The model is currently evaluated only on temporal reasoning tasks. The underlying concept of TISER (explicitly building domain structures \(\to\) self-reflection) could potentially be transferred to other structured reasoning tasks, such as spatial reasoning.
Dependence on the quality of training data generated by GPT-4.
The configuration of iterative reflection loops and stopping criteria requires further investigation.

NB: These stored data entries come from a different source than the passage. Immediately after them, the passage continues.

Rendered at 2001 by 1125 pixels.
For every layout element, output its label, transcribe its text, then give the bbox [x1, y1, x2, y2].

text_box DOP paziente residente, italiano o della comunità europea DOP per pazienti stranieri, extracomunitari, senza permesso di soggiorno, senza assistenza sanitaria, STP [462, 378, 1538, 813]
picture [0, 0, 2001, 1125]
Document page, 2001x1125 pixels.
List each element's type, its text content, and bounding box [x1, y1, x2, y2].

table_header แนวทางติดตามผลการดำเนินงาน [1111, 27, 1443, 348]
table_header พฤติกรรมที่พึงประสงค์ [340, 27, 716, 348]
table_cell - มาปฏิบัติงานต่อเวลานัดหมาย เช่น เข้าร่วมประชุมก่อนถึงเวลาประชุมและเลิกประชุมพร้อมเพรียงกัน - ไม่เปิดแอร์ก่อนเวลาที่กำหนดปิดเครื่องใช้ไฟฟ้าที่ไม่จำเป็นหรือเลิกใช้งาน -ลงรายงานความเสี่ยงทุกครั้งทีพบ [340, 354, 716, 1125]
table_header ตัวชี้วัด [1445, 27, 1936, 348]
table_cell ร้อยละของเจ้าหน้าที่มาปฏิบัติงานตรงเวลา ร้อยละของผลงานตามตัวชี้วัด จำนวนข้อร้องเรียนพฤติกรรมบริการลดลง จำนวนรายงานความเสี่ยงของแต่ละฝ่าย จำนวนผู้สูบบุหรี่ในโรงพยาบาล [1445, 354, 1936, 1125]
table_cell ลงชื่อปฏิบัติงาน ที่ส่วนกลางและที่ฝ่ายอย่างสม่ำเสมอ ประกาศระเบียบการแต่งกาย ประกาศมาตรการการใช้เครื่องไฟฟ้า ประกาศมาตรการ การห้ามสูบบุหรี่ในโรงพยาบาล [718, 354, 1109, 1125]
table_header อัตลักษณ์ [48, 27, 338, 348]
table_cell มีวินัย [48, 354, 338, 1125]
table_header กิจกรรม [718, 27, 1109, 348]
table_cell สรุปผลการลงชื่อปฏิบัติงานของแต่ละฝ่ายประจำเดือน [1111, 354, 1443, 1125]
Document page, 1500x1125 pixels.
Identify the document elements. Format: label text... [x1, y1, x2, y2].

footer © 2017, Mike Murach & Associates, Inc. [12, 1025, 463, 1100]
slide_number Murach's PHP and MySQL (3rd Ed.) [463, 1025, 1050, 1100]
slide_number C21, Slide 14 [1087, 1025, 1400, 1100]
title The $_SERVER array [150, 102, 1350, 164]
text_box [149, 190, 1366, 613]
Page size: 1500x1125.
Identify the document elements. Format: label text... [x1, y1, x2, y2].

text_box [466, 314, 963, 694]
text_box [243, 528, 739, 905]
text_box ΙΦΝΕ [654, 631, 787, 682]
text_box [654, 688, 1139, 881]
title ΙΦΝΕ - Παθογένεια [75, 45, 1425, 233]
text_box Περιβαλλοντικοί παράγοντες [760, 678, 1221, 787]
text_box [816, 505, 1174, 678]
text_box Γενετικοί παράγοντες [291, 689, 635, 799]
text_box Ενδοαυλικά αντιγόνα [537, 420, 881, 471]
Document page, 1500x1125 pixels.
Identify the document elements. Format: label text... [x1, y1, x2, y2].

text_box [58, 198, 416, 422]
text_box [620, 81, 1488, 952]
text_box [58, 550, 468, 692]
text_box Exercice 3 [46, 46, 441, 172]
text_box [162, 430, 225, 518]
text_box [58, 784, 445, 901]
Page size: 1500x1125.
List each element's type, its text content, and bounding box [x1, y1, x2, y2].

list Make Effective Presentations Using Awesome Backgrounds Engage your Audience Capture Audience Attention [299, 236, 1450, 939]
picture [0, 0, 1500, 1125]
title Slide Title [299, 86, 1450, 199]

vs TG-LLM (Xiong et al. 2024): TG-LLM also focuses on temporal reasoning but uses CoT. Ours introduces explicit timelines and self-reflection, resulting in a substantial performance gain.
vs s1 (Muennighoff et al. 2025): s1 utilizes budget forcing for general test-time scaling, whereas TISER is a specialized test-time scaling method tailored for temporal reasoning.
vs Self-Refine (Madaan et al. 2023): Self-Refine performs general self-reflection, whereas TISER introduces timelines as a structured reference for reflection.

Rating¶

Novelty: ⭐⭐⭐⭐ The combined design of timeline construction and self-reflection is both natural and effective.
Experimental Thoroughness: ⭐⭐⭐⭐⭐ Benchmarked on multiple datasets (5+), multiple models, OOD evaluations, complete ablation studies, and impressive results outperforming GPT-4 using only a 7B model.
Writing Quality: ⭐⭐⭐⭐ Clear flow with standard algorithm pseudocode.
Value: ⭐⭐⭐⭐⭐ Provides a transferable paradigm for enhanced structured reasoning, with open-sourced code and data.